Duncan Chan
- Country (sports): Canada
- Born: 29 July 2005 (age 21) Markham, Canada
- Height: 1.83 m (6 ft 0 in)
- Plays: Right-handed (two-handed backhand)
- College: TCU
- Prize money: US $94,075

Singles
- Career record: 0–1 (at ATP Tour level, Grand Slam level, and in Davis Cup)
- Highest ranking: No. 486 (10 August 2026)
- Current ranking: No. 486 (21 September 2026)

Doubles
- Career record: 2–3 (at ATP Tour level, Grand Slam level, and in Davis Cup)
- Career titles: 2 ITF
- Highest ranking: No. 250 (21 September 2026)
- Current ranking: No. 250 (21 September 2026)

= Duncan Chan =

Canadian tennis player (born 2005)

Duncan Chan (born 29 July 2005) is a Canadian tennis player. Chan has a career high ATP singles ranking of No. 486 achieved on 10 August 2026 and a career high ATP doubles ranking of No. 250 achieved on 21 September 2026.

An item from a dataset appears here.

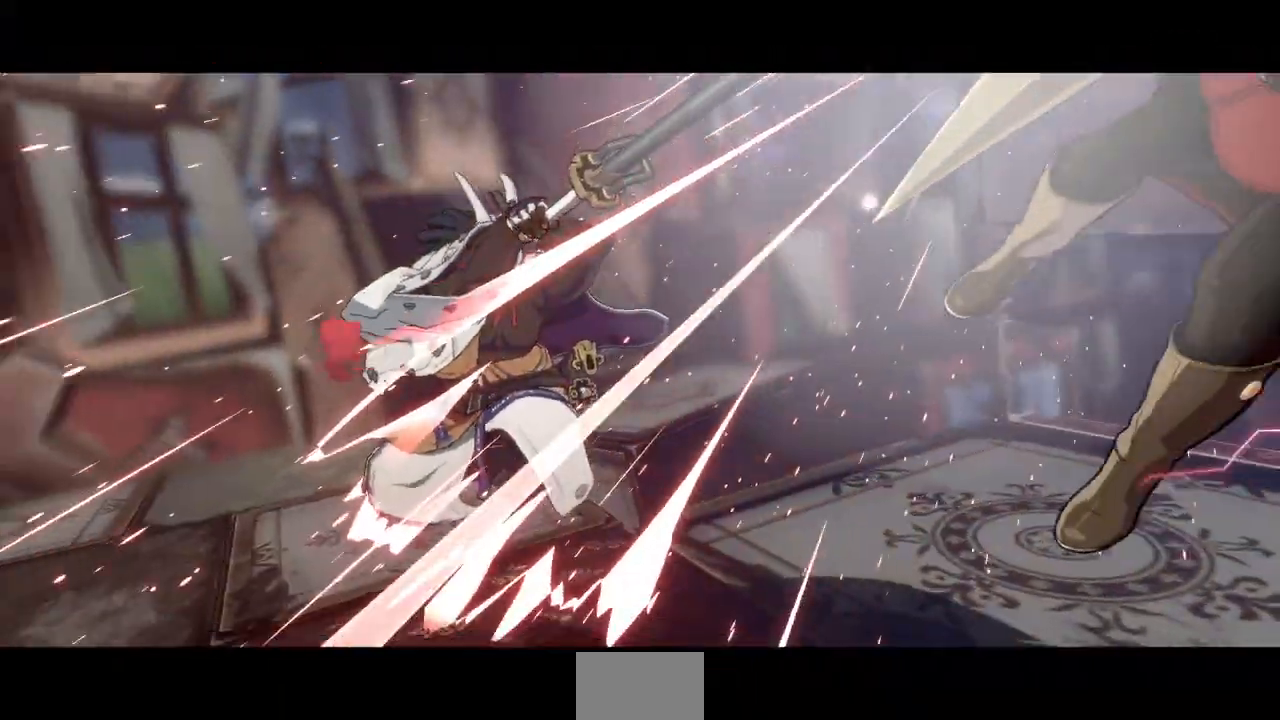
{"buttons": [], "events": [[83, "CROSS", "down"], [200, "CROSS", "up"], [367, "CROSS", "down"], [500, "CROSS", "up"]]}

Chan has made it to an ATP Challenger singles final at the 2025 Challenger Banque Nationale de Drummondville, where he lost to Daniil Glinka.

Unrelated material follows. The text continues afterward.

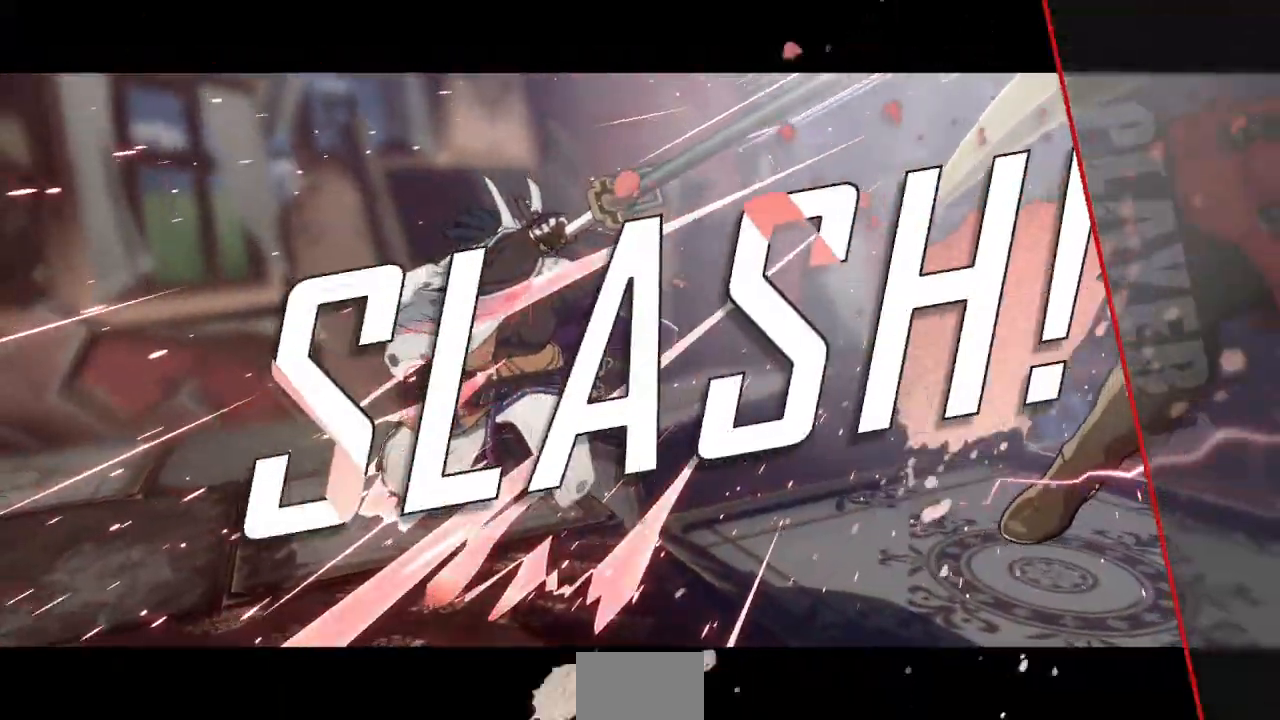
{"buttons": ["CROSS"], "events": [[133, "CROSS", "down"], [267, "CROSS", "up"], [400, "CROSS", "down"]]}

Chan plays college tennis at TCU.

In February 2026, Chan was given a doubles wildcard at the Dallas Open, partnering with Cosme Rolland de Ravel. They lost in the first round. He made his ATP main draw singles debut at the 2026 National Bank Open after qualifying for the main draw.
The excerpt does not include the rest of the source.